PAGE EXCERPT:
──────

The UK is cautious about fracturing any relationships with the Saudi kingdom, With Brexit negotiations, the UK needs the fruitful relationship to balance the books. Saudi Arabia is a major importer of foreign services and the opportunity for British Intelligence and military are at an all-time high.
Saudi Arabia has had a long-running conflict with insurgents in Yemen; who have been firing missiles and causing conflict in the south of the country. The Saudi government are in constant need of military and International support to fight this conflict. Especially as Yemen is also suffering one of the worsts famines for a decade and the Saudi government is focussed on repairing the public damage to its image.
Saudi Arabia perceives Iran is a constant threat, and accuse the Iranians of being a major exporter of terrorism in the region, and will want to ensure their armed services are equipped well enough to deal with that threat.

──────

TASK REQUIREMENTS:
**A)** List every country named in the passage on UK–Saudi relations.
**B)** According to the passage on UK–Saudi relations, what does Saudi Arabia accuse the Iranians of being?
**C)** Continue the passage on UK–Saudi relations from its last sentence.
The records are not needed for any of this work.

──────

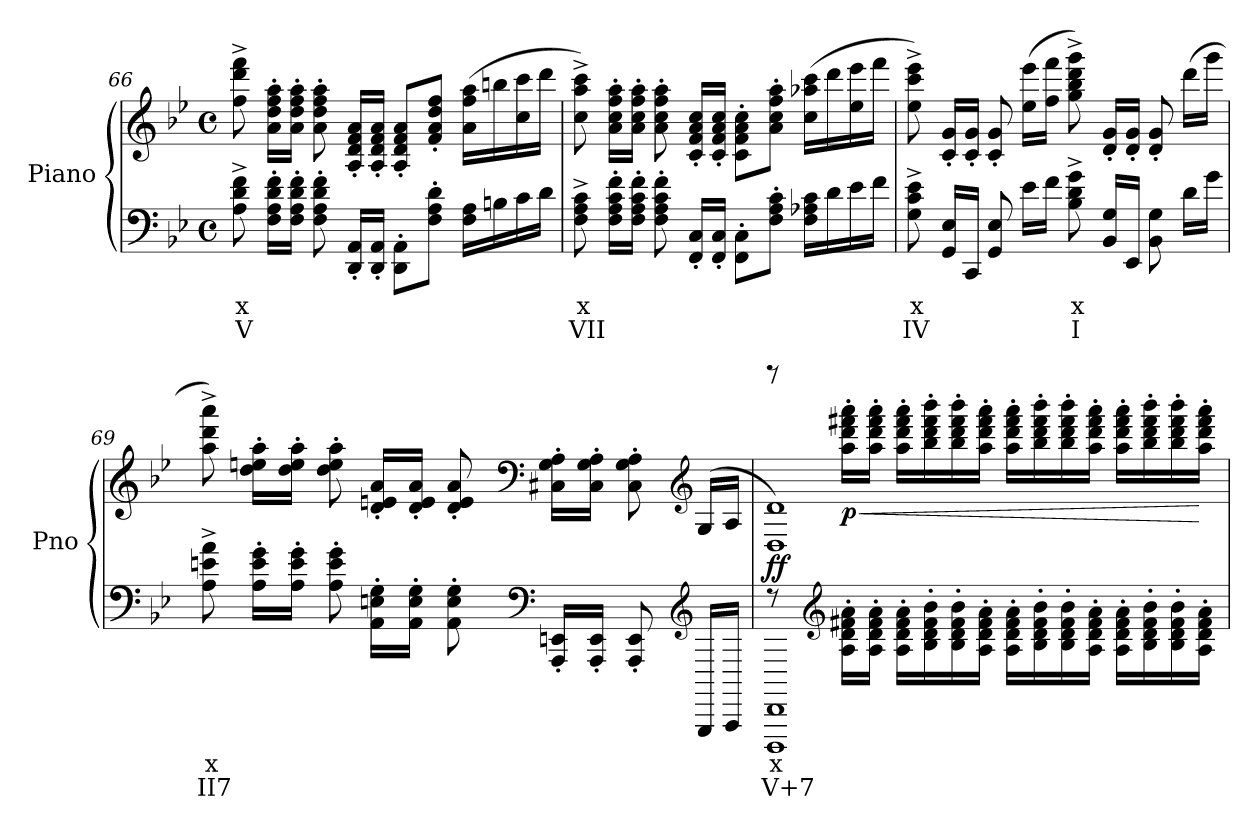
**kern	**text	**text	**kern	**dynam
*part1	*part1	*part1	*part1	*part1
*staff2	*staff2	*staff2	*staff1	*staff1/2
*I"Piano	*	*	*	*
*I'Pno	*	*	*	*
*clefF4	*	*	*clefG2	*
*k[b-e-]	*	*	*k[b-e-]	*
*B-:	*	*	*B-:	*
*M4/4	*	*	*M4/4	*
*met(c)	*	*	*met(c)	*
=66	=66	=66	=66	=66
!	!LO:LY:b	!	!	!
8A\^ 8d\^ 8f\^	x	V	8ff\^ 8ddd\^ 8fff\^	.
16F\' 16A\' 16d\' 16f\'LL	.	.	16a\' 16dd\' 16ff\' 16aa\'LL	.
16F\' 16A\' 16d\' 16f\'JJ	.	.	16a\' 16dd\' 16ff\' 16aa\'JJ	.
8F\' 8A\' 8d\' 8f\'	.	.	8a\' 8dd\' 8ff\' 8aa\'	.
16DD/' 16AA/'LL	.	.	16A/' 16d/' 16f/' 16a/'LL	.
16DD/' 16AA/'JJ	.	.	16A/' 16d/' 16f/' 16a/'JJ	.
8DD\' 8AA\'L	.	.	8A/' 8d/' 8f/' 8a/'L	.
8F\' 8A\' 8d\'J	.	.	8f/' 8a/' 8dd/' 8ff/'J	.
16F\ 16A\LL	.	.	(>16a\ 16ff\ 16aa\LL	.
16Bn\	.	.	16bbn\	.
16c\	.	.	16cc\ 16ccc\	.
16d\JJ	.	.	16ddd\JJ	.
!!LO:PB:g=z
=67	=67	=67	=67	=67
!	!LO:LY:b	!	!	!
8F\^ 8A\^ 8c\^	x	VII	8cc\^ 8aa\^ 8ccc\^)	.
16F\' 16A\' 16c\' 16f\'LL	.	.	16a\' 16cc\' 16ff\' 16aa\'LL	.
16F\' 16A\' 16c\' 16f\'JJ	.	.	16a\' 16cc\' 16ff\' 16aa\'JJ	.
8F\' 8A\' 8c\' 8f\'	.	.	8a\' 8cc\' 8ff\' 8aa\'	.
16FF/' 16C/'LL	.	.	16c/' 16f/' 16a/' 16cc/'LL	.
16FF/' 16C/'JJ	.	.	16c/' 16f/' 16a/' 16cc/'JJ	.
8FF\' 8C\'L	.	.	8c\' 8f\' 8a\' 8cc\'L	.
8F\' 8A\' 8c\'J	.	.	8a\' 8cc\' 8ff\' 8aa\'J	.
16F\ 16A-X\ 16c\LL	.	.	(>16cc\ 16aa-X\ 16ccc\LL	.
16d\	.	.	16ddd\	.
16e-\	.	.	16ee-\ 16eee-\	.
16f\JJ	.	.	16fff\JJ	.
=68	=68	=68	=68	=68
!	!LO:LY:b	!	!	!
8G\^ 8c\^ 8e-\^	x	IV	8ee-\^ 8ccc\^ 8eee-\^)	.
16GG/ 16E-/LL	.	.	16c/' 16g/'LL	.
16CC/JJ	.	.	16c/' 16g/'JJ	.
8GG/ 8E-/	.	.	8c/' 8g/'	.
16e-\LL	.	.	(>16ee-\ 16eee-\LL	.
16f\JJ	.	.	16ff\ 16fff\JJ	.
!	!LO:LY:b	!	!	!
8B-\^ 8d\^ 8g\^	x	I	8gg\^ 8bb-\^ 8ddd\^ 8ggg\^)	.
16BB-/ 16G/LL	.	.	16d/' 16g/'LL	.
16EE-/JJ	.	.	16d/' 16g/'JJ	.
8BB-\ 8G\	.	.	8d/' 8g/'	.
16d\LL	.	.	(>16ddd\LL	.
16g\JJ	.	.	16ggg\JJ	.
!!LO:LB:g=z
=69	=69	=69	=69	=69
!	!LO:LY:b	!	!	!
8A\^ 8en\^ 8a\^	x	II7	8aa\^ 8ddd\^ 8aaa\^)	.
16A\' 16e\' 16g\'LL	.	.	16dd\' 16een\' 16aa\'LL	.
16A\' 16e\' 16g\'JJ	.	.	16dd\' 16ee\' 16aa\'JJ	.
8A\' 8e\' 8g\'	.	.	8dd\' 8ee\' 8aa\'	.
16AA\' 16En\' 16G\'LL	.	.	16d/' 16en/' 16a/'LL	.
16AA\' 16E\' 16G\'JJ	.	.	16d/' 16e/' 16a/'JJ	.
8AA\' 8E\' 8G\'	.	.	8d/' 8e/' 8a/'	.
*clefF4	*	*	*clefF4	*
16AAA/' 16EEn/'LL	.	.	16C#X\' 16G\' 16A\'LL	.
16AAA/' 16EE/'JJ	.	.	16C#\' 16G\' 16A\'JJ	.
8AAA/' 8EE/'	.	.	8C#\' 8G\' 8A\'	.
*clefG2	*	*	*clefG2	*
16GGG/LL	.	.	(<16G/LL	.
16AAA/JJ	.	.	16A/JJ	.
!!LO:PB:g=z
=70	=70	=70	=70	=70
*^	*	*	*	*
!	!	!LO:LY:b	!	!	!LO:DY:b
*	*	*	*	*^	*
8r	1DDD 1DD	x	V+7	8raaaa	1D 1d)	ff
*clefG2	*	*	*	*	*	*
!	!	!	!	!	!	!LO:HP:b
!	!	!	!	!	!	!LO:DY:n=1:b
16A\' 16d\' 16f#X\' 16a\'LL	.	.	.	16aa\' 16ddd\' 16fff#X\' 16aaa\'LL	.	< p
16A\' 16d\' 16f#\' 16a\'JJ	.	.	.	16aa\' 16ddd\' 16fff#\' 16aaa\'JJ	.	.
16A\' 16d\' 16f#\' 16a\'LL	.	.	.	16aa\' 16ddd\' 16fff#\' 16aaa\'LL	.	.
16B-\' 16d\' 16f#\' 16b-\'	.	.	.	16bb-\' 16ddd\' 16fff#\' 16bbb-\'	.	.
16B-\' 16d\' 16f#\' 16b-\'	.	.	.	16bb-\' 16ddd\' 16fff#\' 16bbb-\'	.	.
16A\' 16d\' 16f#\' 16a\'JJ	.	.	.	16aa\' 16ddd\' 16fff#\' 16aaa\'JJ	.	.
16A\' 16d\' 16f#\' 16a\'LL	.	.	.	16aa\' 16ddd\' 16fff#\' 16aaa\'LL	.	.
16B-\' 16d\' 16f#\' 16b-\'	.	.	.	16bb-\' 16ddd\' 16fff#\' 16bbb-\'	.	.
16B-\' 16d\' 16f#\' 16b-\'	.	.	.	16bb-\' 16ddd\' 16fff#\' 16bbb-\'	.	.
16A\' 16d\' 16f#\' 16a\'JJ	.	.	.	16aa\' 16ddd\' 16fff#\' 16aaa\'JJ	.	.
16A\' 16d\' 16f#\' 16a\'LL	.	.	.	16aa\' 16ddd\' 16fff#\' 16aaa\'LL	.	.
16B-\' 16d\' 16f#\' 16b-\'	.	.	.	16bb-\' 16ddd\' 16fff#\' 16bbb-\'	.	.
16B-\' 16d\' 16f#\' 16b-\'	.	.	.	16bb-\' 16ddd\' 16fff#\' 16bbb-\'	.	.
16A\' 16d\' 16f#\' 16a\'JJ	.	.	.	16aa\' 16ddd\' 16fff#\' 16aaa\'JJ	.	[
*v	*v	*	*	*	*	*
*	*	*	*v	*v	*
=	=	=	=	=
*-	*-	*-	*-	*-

──────

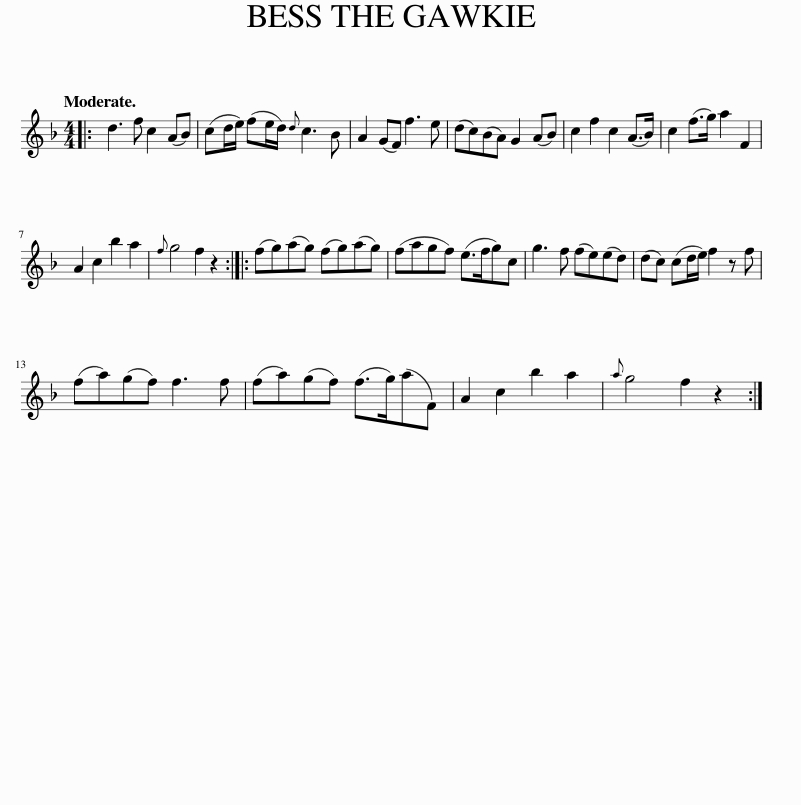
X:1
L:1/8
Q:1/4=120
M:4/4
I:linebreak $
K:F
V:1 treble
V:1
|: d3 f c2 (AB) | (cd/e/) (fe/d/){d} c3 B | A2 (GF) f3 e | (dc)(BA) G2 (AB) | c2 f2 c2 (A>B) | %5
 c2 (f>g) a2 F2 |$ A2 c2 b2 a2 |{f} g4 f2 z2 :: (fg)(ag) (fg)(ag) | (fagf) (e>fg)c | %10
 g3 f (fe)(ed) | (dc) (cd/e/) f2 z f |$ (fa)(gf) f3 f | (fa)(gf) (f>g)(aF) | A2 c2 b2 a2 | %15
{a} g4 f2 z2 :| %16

──────

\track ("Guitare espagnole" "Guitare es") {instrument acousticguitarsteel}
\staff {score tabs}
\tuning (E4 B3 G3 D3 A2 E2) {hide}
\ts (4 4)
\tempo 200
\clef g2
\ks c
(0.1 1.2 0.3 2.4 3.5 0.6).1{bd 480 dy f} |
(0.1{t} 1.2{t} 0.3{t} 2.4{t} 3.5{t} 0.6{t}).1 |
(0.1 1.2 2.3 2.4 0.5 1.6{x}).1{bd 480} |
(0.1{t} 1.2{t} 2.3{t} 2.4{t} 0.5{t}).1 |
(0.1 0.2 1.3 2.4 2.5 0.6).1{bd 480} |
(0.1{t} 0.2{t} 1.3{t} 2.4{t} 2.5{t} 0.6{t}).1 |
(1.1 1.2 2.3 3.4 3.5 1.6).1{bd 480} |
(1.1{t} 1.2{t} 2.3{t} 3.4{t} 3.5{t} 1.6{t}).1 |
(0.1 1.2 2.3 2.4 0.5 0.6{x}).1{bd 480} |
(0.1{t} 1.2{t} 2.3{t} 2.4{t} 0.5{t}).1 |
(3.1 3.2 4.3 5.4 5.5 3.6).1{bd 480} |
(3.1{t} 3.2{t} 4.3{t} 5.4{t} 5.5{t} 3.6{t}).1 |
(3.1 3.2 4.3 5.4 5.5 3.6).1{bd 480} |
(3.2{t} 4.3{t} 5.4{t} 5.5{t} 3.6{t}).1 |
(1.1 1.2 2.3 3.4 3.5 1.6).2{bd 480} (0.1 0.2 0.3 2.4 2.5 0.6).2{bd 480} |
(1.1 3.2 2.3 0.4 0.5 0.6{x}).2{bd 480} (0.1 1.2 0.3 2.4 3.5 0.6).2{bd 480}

──────

ANSWERS PER TASK:
**A)** The UK, Saudi Arabia, Yemen, Iran

**B)** A major exporter of terrorism in the region.

**C)**
Having, the international support to keep sanctions on the Iranians allows the Saudi to exert there influence in the region with little or no recourse.
The relationship is important to the UK and one that the UK is careful, not fracture, even upon the compromise of their principles. Hunt is also touring other regions in the middle east and visited Muscat where he signed a joint declaration on UK-Omani relations and met Houthi militia spokesman Mohamed Abdul Salem.
He will finish the tour with a visit to the UAE.